§ **Work to complete**:
• 1. Translate this sentence from the interview excerpt into French: "Those trips were very useful because I'd corresponded with these publishers but I hadn't met them."
• 2. Transcribe, word for word, the portion of the interview excerpt below that opens with the words "Who were some" and closes with "with those guys?".

§ **Document passage**:
------------------------

Who were some of the other writers who were important to the early part of your career?
There was Camus. There was Sartre.

Did you have relationships with those guys?
Not with them. Sartre did actually come to New York during that time. But he stayed in a cold-water flat that had no telephone, so it was difficult to communicate and I didn't get to meet him. I was only at the agency for three years before I got drafted into the army. This was in 1950 during the Korean War. I had a choice of serving in the French army or the American army. The French consul told me that I would be better fed and better paid in the American army, so I decided to serve in the American army, and I did for two years. I was sent to Fort Devens for basic training and was put in a Tennessee National Guard unit that had been activated and needed to be brought to full strength with draftees. We were sent to Iceland to defend Keflavik Airport against a possible Communist takeover. This was in the days before jet engines were common and planes couldn't cross the Atlantic without stopping somewhere. When we got to Iceland, the army, which was not any more efficient than publishing, realized there was no one to pay the troops except for a warrant officer who was leaving. They looked for a volunteer to take over the job. Most of the Tennessee boys were totally illiterate and couldn't do arithmetic, so I started paying the troops. And when the air force came in, they kept me because I had all the records. I was in charge of a little division that looked after travel pay. I would compute officers' claims for reimbursements or per diems and so forth. I had two air force people working under me as well as an American civilian girl named Bunny, who I didn't consort with after hours because she'd go to the officers mess and...who knows what she was doing. [Laughter.] Anyway, I was very good at my job and the officers loved me because they usually had a hard time getting their money. As a result of that I got two thirty-day leaves to go to Paris, hitchhiking on air force planes. So I spent two longish periods in Paris and got to meet the French publishers for whom I'd been selling books in America. One was rather terrified when he saw me because he was a member of the Communist party—he was the rights director at Gallimard—and to be seen with someone wearing an American uniform did not give him much pleasure. Those trips were very useful because I'd corresponded with these publishers but I hadn't met them.

------------------------

§ **Excerpted data**:
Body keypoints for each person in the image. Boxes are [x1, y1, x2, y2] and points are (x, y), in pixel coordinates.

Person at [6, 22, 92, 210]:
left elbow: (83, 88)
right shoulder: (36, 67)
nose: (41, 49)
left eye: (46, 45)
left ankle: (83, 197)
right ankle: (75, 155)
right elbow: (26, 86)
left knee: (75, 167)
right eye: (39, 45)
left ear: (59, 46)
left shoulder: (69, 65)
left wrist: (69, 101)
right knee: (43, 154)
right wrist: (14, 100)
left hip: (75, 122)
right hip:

------------------------

§ **Results of the tasks**:
• 1. Ces voyages ont été très utiles, car j'avais correspondu avec ces éditeurs mais je ne les avais pas rencontrés.

• 2.
Who were some of the other writers who were important to the early part of your career?
There was Camus. There was Sartre.

Did you have relationships with those guys?